▸ DATA SHOWN:
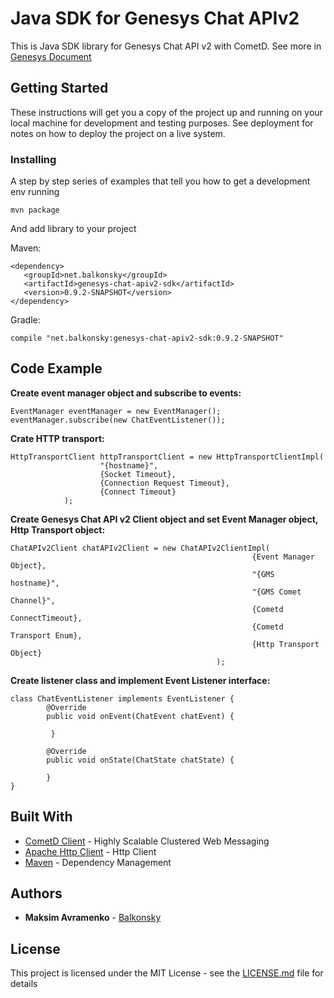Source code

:# Java SDK for Genesys Chat APIv2

This is Java SDK library for Genesys Chat API v2 with CometD. See more in [Genesys Document](https://docs.genesys.com/Documentation/GMS/8.5.2/API/ChatAPIv2CometD)

## Getting Started

These instructions will get you a copy of the project up and running on your local machine for development and testing purposes. See deployment for notes on how to deploy the project on a live system.


### Installing

A step by step series of examples that tell you how to get a development env running


```
mvn package 
```

And add library to your project

Maven:
```
<dependency>
   <groupId>net.balkonsky</groupId>
   <artifactId>genesys-chat-apiv2-sdk</artifactId>
   <version>0.9.2-SNAPSHOT</version>
</dependency>
```

Gradle:

```
compile "net.balkonsky:genesys-chat-apiv2-sdk:0.9.2-SNAPSHOT"
```

## Code Example

__Create event manager object and subscribe to events:__
```
EventManager eventManager = new EventManager();
eventManager.subscribe(new ChatEventListener());
```

__Crate HTTP transport:__

```
HttpTransportClient httpTransportClient = new HttpTransportClientImpl(
                    "{hostname}",
                    {Socket Timeout},
                    {Connection Request Timeout},
                    {Connect Timeout}
            );
```

__Create Genesys Chat API v2 Client object and set Event Manager object, Http Transport object:__

```
ChatAPIv2Client chatAPIv2Client = new ChatAPIv2ClientImpl(
                                                      {Event Manager Object},
                                                      "{GMS hostname}",
                                                      "{GMS Comet Channel}",
                                                      {Cometd ConnectTimeout},
                                                      {Cometd Transport Enum},
                                                      {Http Transport Object}
                                              );
```

__Create listener class and implement Event Listener interface:__

```
class ChatEventListener implements EventListener {
        @Override
        public void onEvent(ChatEvent chatEvent) {
        
         }
        
        @Override
        public void onState(ChatState chatState) {
   
        }
}
```

## Built With

* [CometD Client](https://docs.cometd.org/current/reference/) - Highly Scalable Clustered Web Messaging
* [Apache Http Client](https://hc.apache.org/) - Http Client
* [Maven](https://maven.apache.org/) - Dependency Management


## Authors

* **Maksim Avramenko** - [Balkonsky](https://github.com/balkonsky/)

## License

This project is licensed under the MIT License - see the [LICENSE.md](LICENSE.md) file for details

▸ INSTRUCTIONS TO FOLLOW:
Repeat the whole listing above word for word. Leave out the pictures.

▸ EXERCISE RESULT:
Source code

:# Java SDK for Genesys Chat APIv2

This is Java SDK library for Genesys Chat API v2 with CometD. See more in [Genesys Document](https://docs.genesys.com/Documentation/GMS/8.5.2/API/ChatAPIv2CometD)

## Getting Started

These instructions will get you a copy of the project up and running on your local machine for development and testing purposes. See deployment for notes on how to deploy the project on a live system.


### Installing

A step by step series of examples that tell you how to get a development env running


```
mvn package 
```

And add library to your project

Maven:
```
<dependency>
   <groupId>net.balkonsky</groupId>
   <artifactId>genesys-chat-apiv2-sdk</artifactId>
   <version>0.9.2-SNAPSHOT</version>
</dependency>
```

Gradle:

```
compile "net.balkonsky:genesys-chat-apiv2-sdk:0.9.2-SNAPSHOT"
```

## Code Example

__Create event manager object and subscribe to events:__
```
EventManager eventManager = new EventManager();
eventManager.subscribe(new ChatEventListener());
```

__Crate HTTP transport:__

```
HttpTransportClient httpTransportClient = new HttpTransportClientImpl(
                    "{hostname}",
                    {Socket Timeout},
                    {Connection Request Timeout},
                    {Connect Timeout}
            );
```

__Create Genesys Chat API v2 Client object and set Event Manager object, Http Transport object:__

```
ChatAPIv2Client chatAPIv2Client = new ChatAPIv2ClientImpl(
                                                      {Event Manager Object},
                                                      "{GMS hostname}",
                                                      "{GMS Comet Channel}",
                                                      {Cometd ConnectTimeout},
                                                      {Cometd Transport Enum},
                                                      {Http Transport Object}
                                              );
```

__Create listener class and implement Event Listener interface:__

```
class ChatEventListener implements EventListener {
        @Override
        public void onEvent(ChatEvent chatEvent) {
        
         }
        
        @Override
        public void onState(ChatState chatState) {
   
        }
}
```

## Built With

* [CometD Client](https://docs.cometd.org/current/reference/) - Highly Scalable Clustered Web Messaging
* [Apache Http Client](https://hc.apache.org/) - Http Client
* [Maven](https://maven.apache.org/) - Dependency Management


## Authors

* **Maksim Avramenko** - [Balkonsky](https://github.com/balkonsky/)

## License

This project is licensed under the MIT License - see the [LICENSE.md](LICENSE.md) file for details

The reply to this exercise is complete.